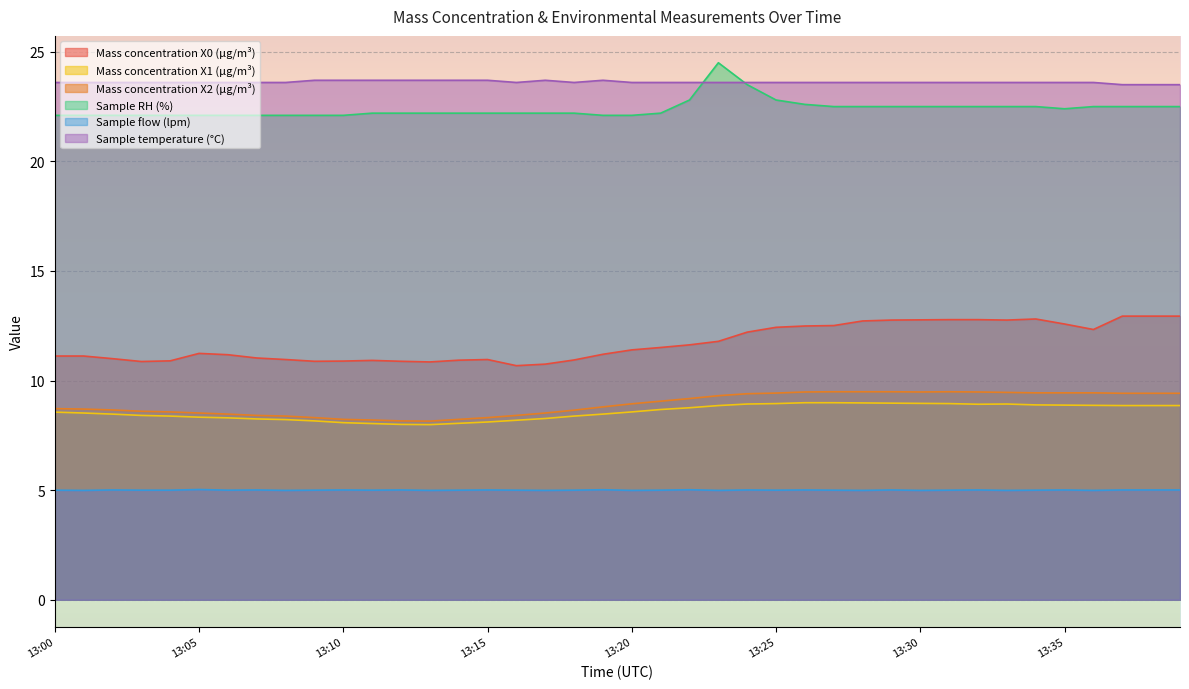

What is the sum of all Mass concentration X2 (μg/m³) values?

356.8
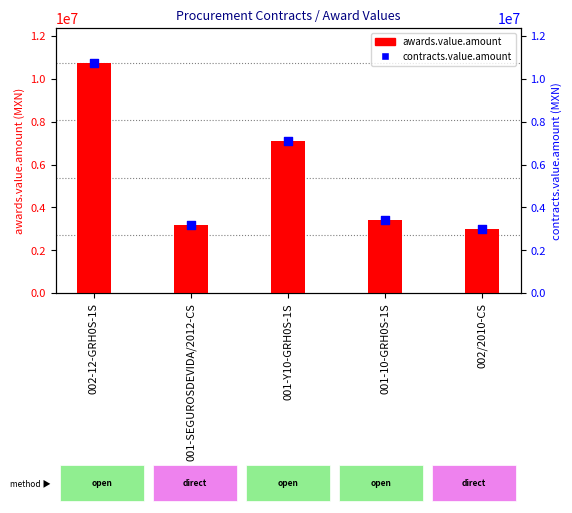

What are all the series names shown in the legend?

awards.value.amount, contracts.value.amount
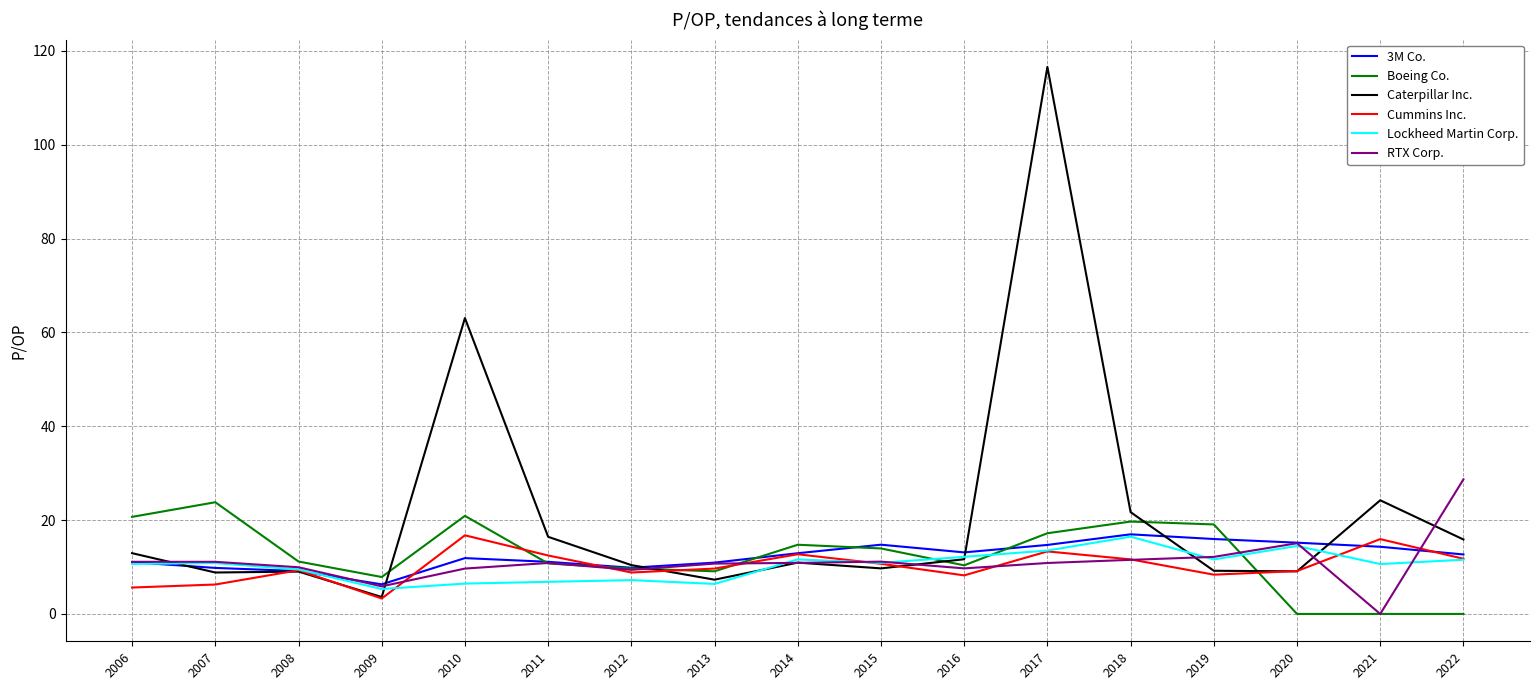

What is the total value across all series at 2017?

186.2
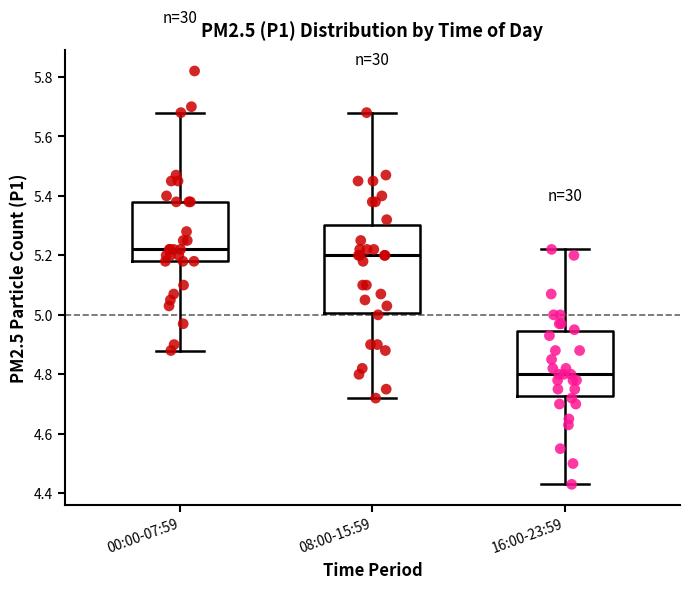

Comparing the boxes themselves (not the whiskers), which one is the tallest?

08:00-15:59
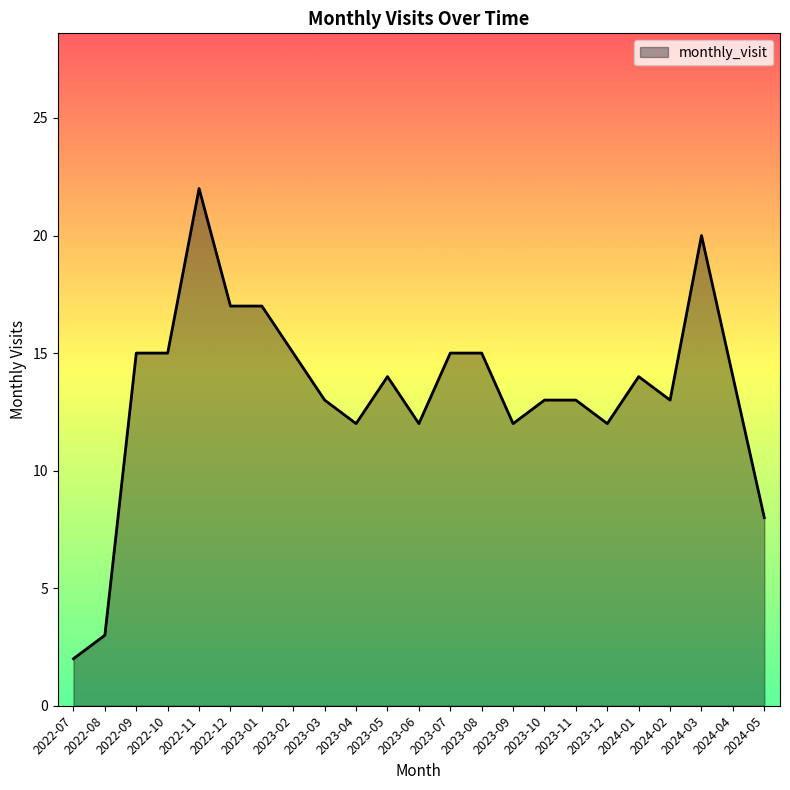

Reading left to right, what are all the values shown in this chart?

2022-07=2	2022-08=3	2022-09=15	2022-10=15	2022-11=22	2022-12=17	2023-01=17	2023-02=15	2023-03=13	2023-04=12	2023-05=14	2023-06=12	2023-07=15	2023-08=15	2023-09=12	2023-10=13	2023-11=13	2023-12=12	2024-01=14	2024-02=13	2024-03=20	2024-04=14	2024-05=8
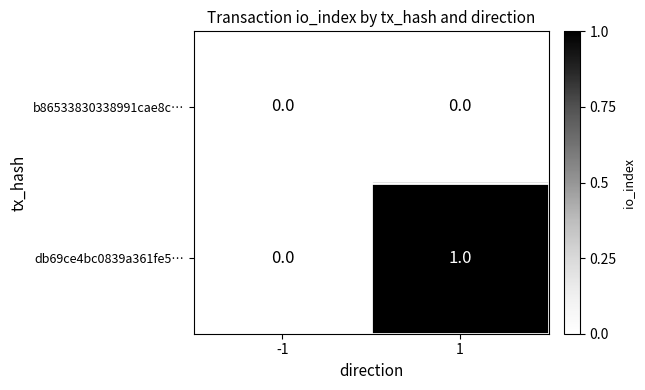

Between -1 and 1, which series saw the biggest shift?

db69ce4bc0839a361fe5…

*Task brief*.
Copy out every one of the rows above word for word. Leave the pictures out of your copy.

*Answer for this exercise*.
What is the sum of all Mass concentration X2 (μg/m³) values?

356.8

What are all the series names shown in the legend?

awards.value.amount, contracts.value.amount

What is the total value across all series at 2017?

186.2

Comparing the boxes themselves (not the whiskers), which one is the tallest?

08:00-15:59

Reading left to right, what are all the values shown in this chart?

2022-07=2	2022-08=3	2022-09=15	2022-10=15	2022-11=22	2022-12=17	2023-01=17	2023-02=15	2023-03=13	2023-04=12	2023-05=14	2023-06=12	2023-07=15	2023-08=15	2023-09=12	2023-10=13	2023-11=13	2023-12=12	2024-01=14	2024-02=13	2024-03=20	2024-04=14	2024-05=8

Between -1 and 1, which series saw the biggest shift?

db69ce4bc0839a361fe5…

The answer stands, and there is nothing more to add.